* [Exercise prompt]
Decide whether each statement below agrees with the excerpt about the Tenchi anime series, answering yes or no and quoting the deciding words of the excerpt. 1. The Tenchi series has included three movies. 2. The heroes of "Bewitched" and "I Dream of Jeanie" are described as hopeless skirt-chasers. 3. Tenchi seems at ease with Ryoko.

A young man is accosted by a beautiful and mysterious young woman who has great and frightening powers. Although the young man is initially fascinated by the woman, he is also taken aback by her forwardness and scared of her latent and obvious sexuality. Sounds like our "special couple", Ataru and Lum, from the first essay, but I am thinking here instead of a number of other very popular and successful anime series which use this formula quite shamelessly.

A reader of my first essay in this series pointed out quite astutely that American television shows such as "Bewitched" and "I Dream of Jeanie" exposed the world to this plot line in the 1960's. But the heroes in those two TV series were quite straight-laced and not hopeless skirt-chasers like Ataru Moroboshi in "Urusei Yatsura". (Yet, despite the long running popularity of those series and the characters in them, I suspect that if most people were asked to identify Larry Hagman's most memorable role they would more likely remember his lascivious and totally amoral role as J.R in "Dallas" rather than his "all-American boy" astronaut role in "Jeanie". )

One of the anime series that recaptures the "innocence" of Bewitched or Jeanie very well is, of course, the Tenchi series. This extremely successful and popular series has undergone a number of character and plot line modifications during its run of two OAV series, two TV series and three movies, but one thing remains constant - Tenchi's inability to deal with the girls in the show. Granted, that is a driver for the comedy, but why is Tenchi so up-tight?

Tenchi is embarrassed by Ryoko's forwardness, but at the same time when they are alone he encourages her with promises of "someday". Tenchi nobly goes out to save Ayeka when she is in danger but when he has succeeded he leaves her to return to anonymity. Only with Sammy does Tenchi seem at ease. ( Is this an ominous hint of a "Lolita complex" ? ) Is it the power that is embodied within Ryoko and Ayeka that frightens Tenchi off? Only in the third movie does Tenchi finally have sex, but this is an older, transformed Tenchi who is "bewitched" by his captor. Even at that he is a reluctant mate for Haruna, despite her obvious charms and the traditional domestic environment that she set up for the two of them.

* [Data provided]
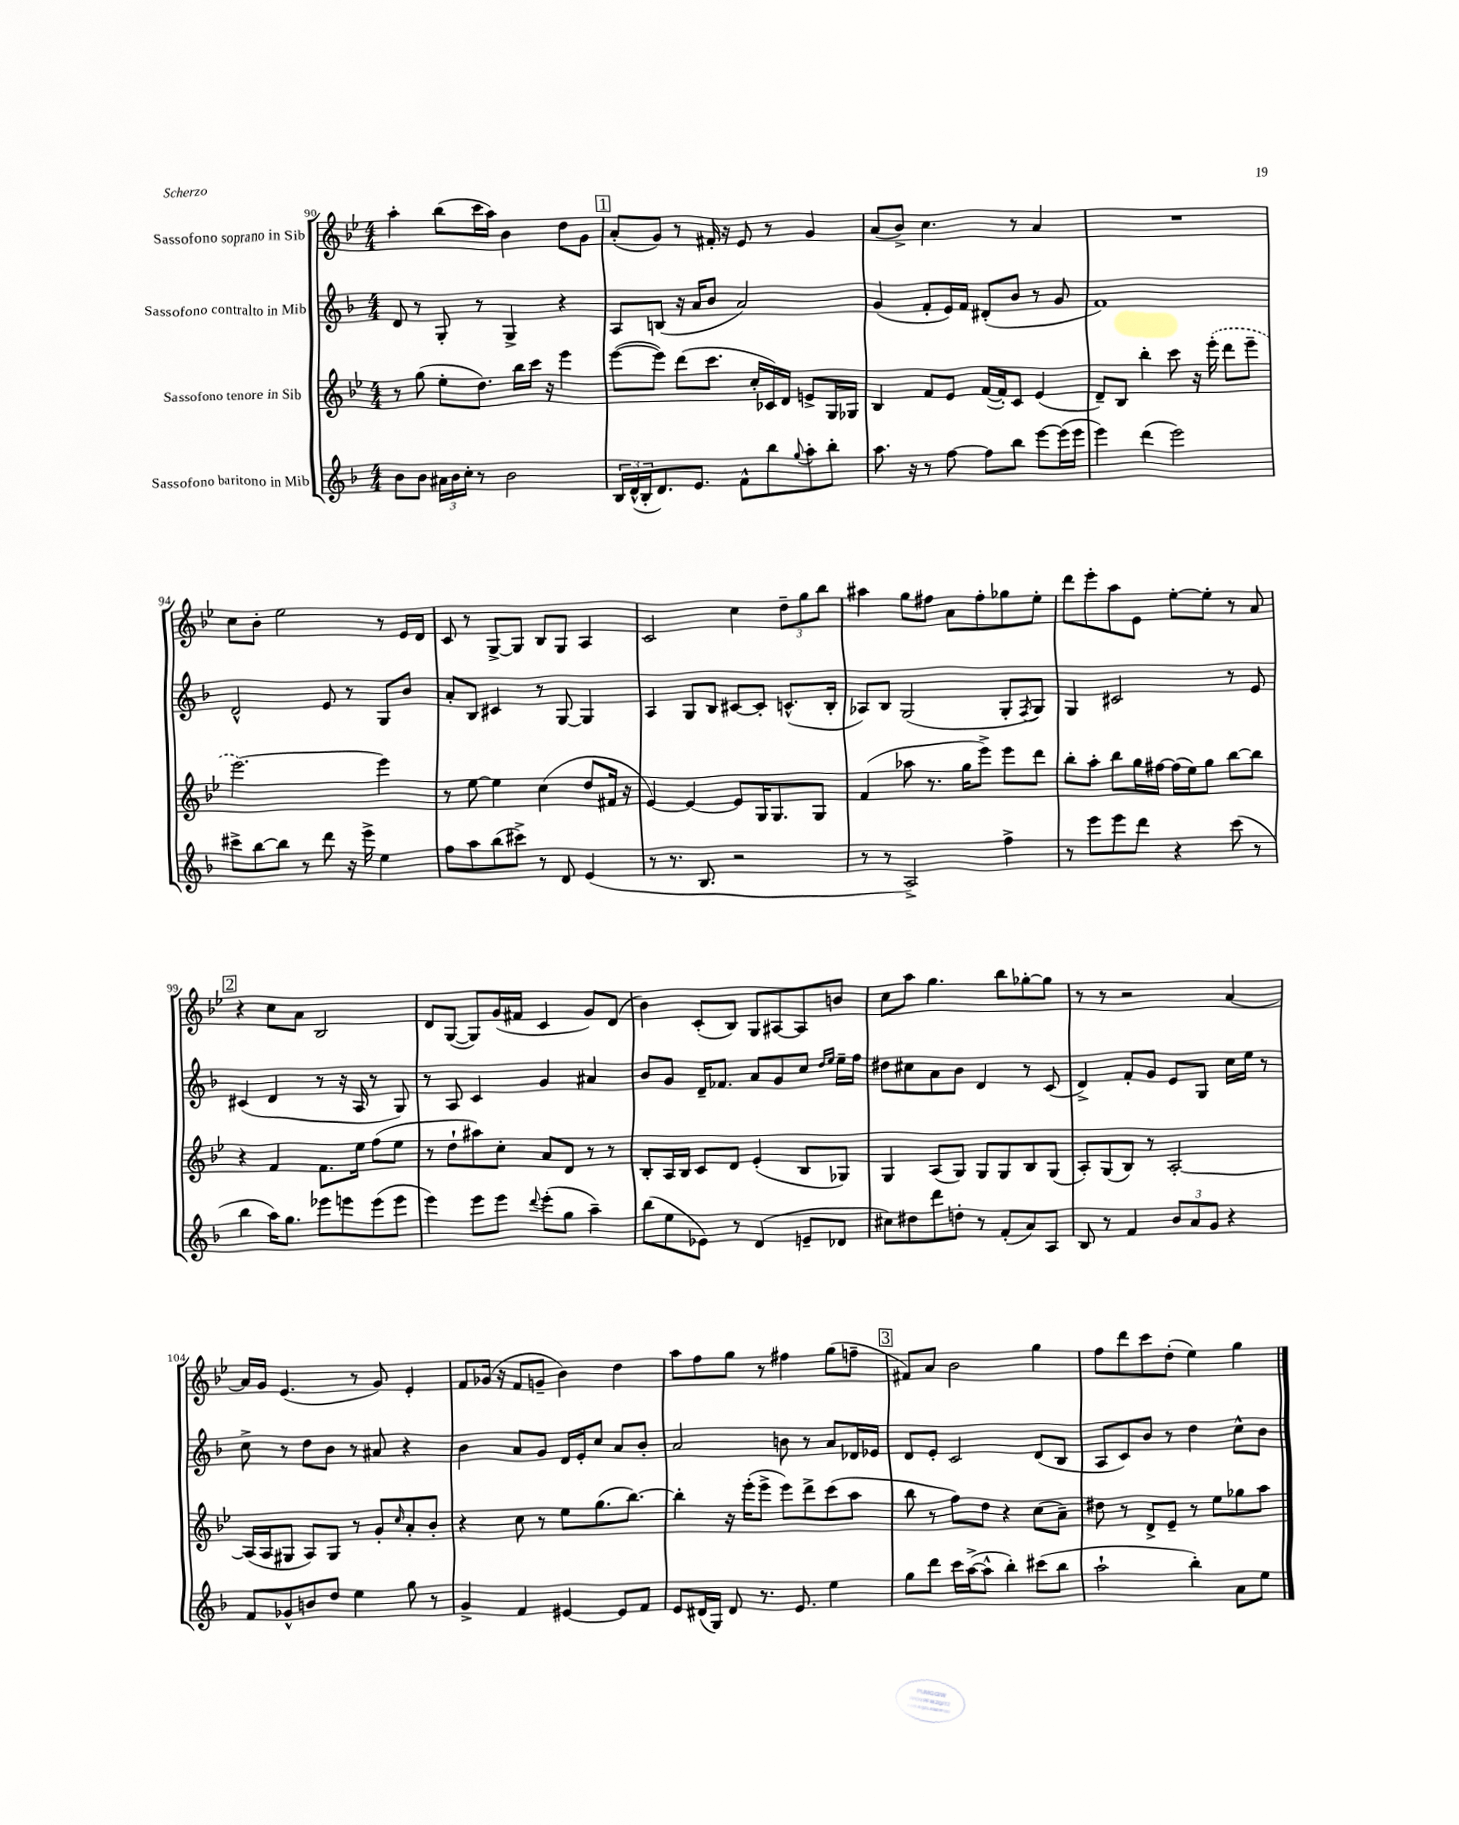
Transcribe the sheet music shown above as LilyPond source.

* [Correct answer]
1. Yes: "two OAV series, two TV series and three movies"
2. No: "the heroes in those two TV series were quite straight-laced and not hopeless skirt-chasers"
3. No: "Only with Sammy does Tenchi seem at ease."